Cairo: Twenty-nine Egyptians have died in the ongoing annual Haj pilgrimage in Saudi Arabia, the Egyptian Health Ministry reported on Saturday.
Most deaths occurred on the day of ascending the Mount Arafat, which marks the peak of Haj that fell on Thursday this year, and the following day when pilgrims ritually start a symbolic stoning of the devil in Mina near the holy city of Makkah, a health official said.
“The rise in deaths is the result of exhaustion and old age,” added Dr Ahmad Al Ansari, the head of the Egyptian Haj medical mission in Saudi Arabia, according to Egypt’s official Middle East News Agency.
The dead pilgrims aged 60 to 85 years.
“Coordination is underway with the [Saudi] authorities concerned in order to issue death certificates for them.”

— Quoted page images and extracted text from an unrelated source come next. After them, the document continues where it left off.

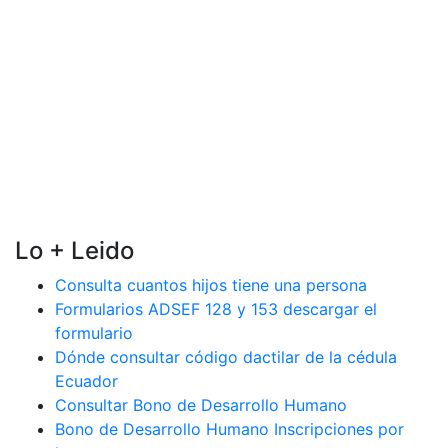
Lo + Leido
Consulta cuantos hijos tiene una persona
Formularios ADSEF 128 y 153 descargar el
formulario
Dónde consultar código dactilar de la cédula
Ecuador
Consultar Bono de Desarrollo Humano
Bono de Desarrollo Humano Inscripciones por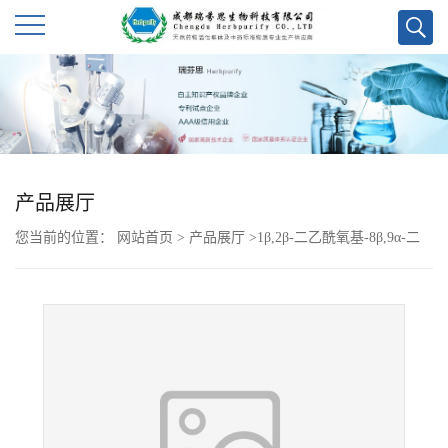
公
司
首
产品展厅
页
您当前的位置：
网站首页
>
产品展厅
>
1β,2β-二乙酰氧基-8β,9α-二
公
(β-呋喃甲酰氧基)-12-异丁酰氧基-4α,6α-二羟基-β-二氢沉香呋喃
司
介
绍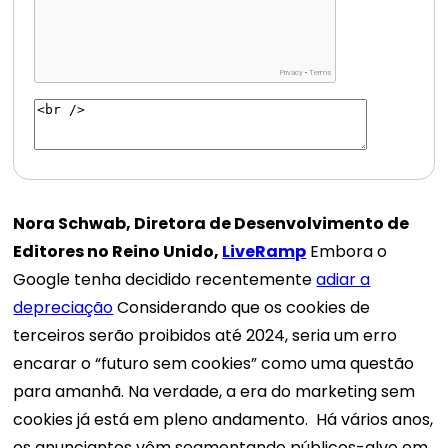
Nora Schwab, Diretora de Desenvolvimento de
Editores no Reino Unido,
LiveRamp
Embora o
Google tenha decidido recentemente
adiar a
depreciação
Considerando que os cookies de
terceiros serão proibidos até 2024, seria um erro
encarar o “futuro sem cookies” como uma questão
para amanhã. Na verdade, a era do marketing sem
cookies já está em pleno andamento.
Há vários anos,
os anunciantes vêm segmentando públicos-alvo em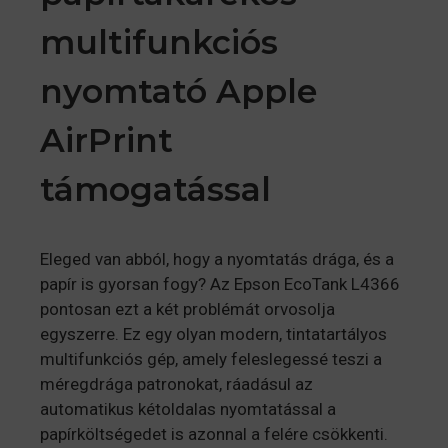
multifunkciós
nyomtató Apple
AirPrint
támogatással
Eleged van abból, hogy a nyomtatás drága, és a
papír
is gyorsan fogy? Az Epson EcoTank L4366
pontosan ezt a két problémát orvosolja
egyszerre. Ez
egy olyan modern, tintatartályos
multifunkciós gép, amely feleslegessé teszi a
mé
regdrága patronokat, ráadásul az
automatikus kétoldalas nyomtatással a
papírköltségedet
is azonnal a felére csökkenti.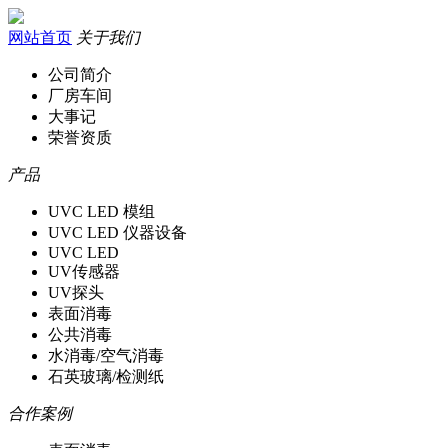
网站首页
关于我们
公司简介
厂房车间
大事记
荣誉资质
产品
UVC LED 模组
UVC LED 仪器设备
UVC LED
UV传感器
UV探头
表面消毒
公共消毒
水消毒/空气消毒
石英玻璃/检测纸
合作案例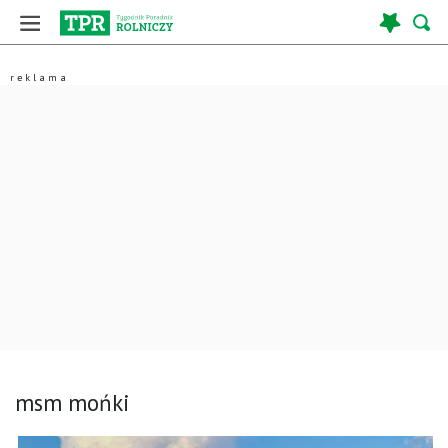
msm mońki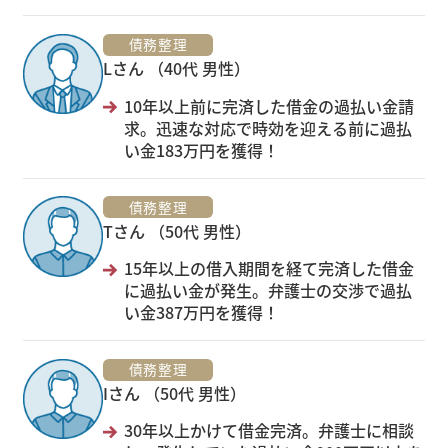
債務整理
Lさん （40代 男性）
10年以上前に完済した借金の過払い金請
求。迅速な対応で時効を迎える前に過払
い金183万円を獲得！
債務整理
Tさん （50代 男性）
15年以上の借入期間を経て完済した借金
に過払い金が発生。弁護士の交渉で過払
い金387万円を獲得！
債務整理
Iさん （50代 男性）
30年以上かけて借金完済。弁護士に相談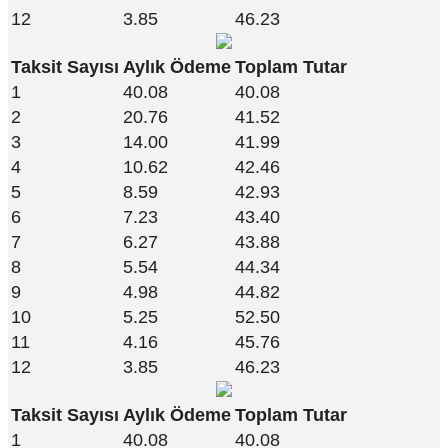
12
3.85
46.23
Taksit Sayısı
Aylık Ödeme
Toplam Tutar
1
40.08
40.08
2
20.76
41.52
3
14.00
41.99
4
10.62
42.46
5
8.59
42.93
6
7.23
43.40
7
6.27
43.88
8
5.54
44.34
9
4.98
44.82
10
5.25
52.50
11
4.16
45.76
12
3.85
46.23
Taksit Sayısı
Aylık Ödeme
Toplam Tutar
1
40.08
40.08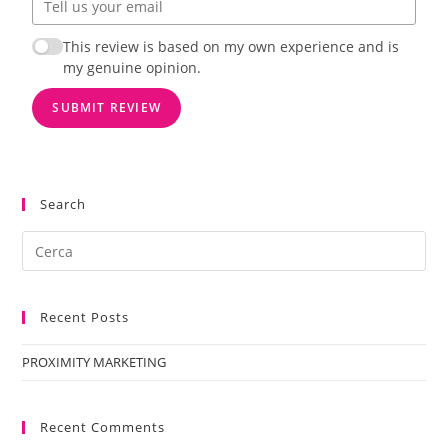
This review is based on my own experience and is
my genuine opinion.
SUBMIT REVIEW
Search
Recent Posts
PROXIMITY MARKETING
Recent Comments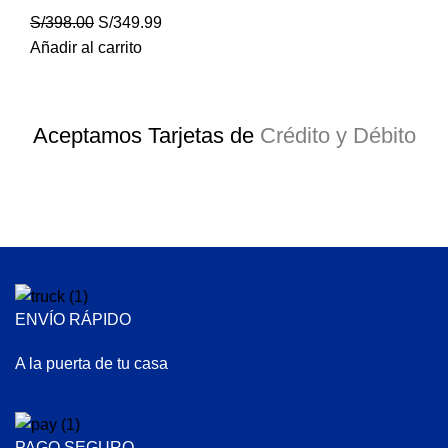
S/
398.00
S/
349.99
Añadir al carrito
Aceptamos Tarjetas de
Crédito y Débito
ENVÍO RÁPIDO
A la puerta de tu casa
PAGO SEGURO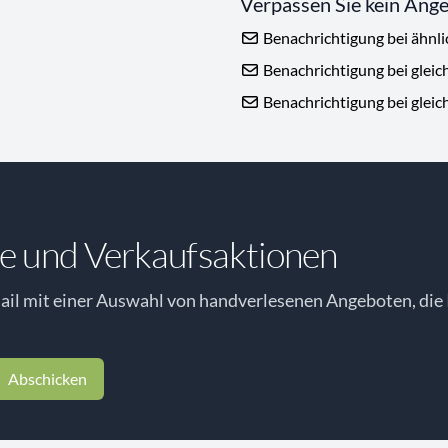
Verpassen Sie kein Ang
Benachrichtigung bei ähnl
Benachrichtigung bei gleic
Benachrichtigung bei gleic
e und Verkaufsaktionen
il mit einer Auswahl von handverlesenen Angeboten, die 
Abschicken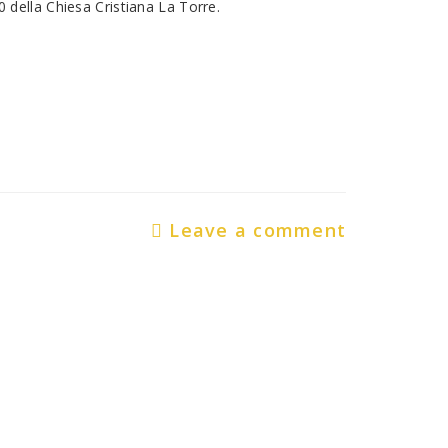
della Chiesa Cristiana La Torre.
Leave a comment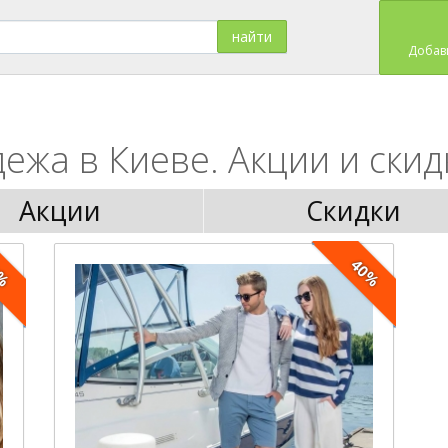
Добав
ежа в Киеве. Акции и скид
Акции
Скидки
0%
40%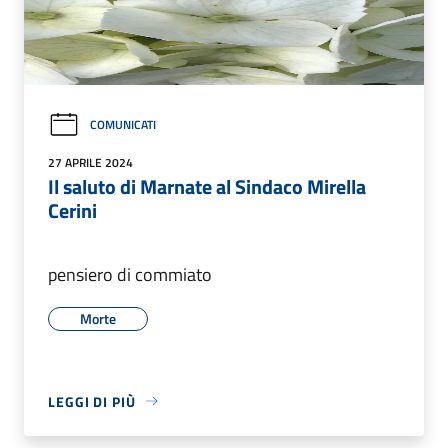
COMUNICATI
27 APRILE 2024
Il saluto di Marnate al Sindaco Mirella
Cerini
pensiero di commiato
Morte
LEGGI DI PIÙ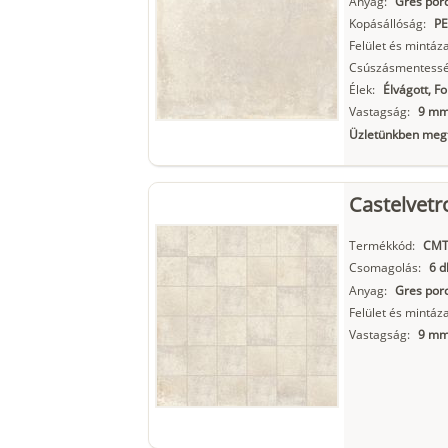
Anyag:
Gres porc
Kopásállóság:
PE
Felület és mintáza
Csúszásmentessé
Élek:
Élvágott, F
Vastagság:
9 m
Üzletünkben megt
Castelvetr
Termékkód:
CMT
Csomagolás:
6 d
Anyag:
Gres porc
Felület és mintáza
Vastagság:
9 m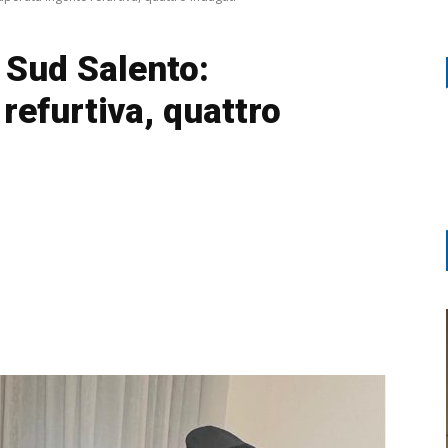
l Sud Salento:
refurtiva, quattro
Twitter
Stampa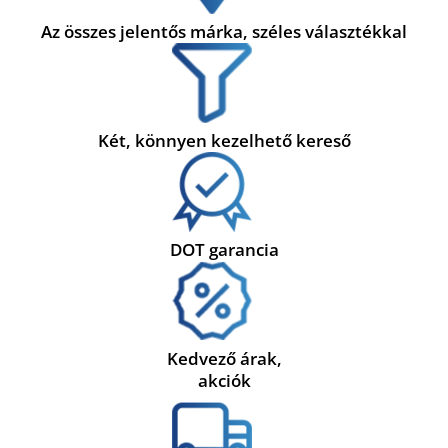
Az összes jelentős márka, széles választékkal
Két, könnyen kezelhető kereső
DOT garancia
Kedvező árak,
akciók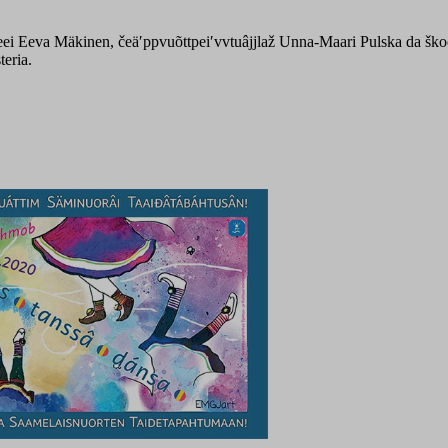
ʼteei Eeva Mäkinen, čeäʹppvuõttpeiʹvvtuâjjlaž Unna-Maari Pulska da ško
teria.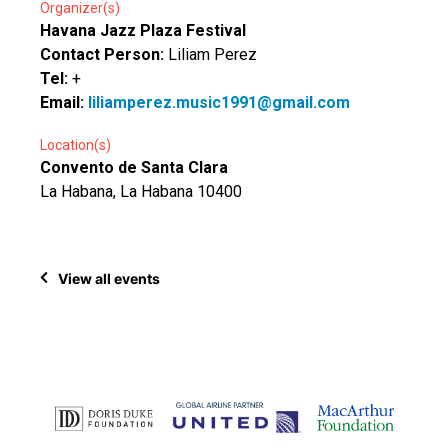
Organizer(s)
Havana Jazz Plaza Festival
Contact Person:
Liliam Perez
Tel:
+
Email:
liliamperez.music1991@gmail.com
Location(s)
Convento de Santa Clara
La Habana, La Habana 10400
View all events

Al Ansari added that 53 Egyptian pilgrims are at present in Saudi hospitals receiving treatment for heat exhaustion, cold bouts and high blood pressure.
Nearly 90,000 Egyptians are attending this year’s Haj, topping the list of Arab pilgrims estimated at 415,000.
Around 2.3 million pilgrims from around the world are currently in Saudi Arabia, according to official figures.
The Haj is one of Islam’s five pillars. Muslims are expected to perform it at least once in their lives if they can afford it and are physically able. The annual journey involves intense worshipping and physically demanding rituals.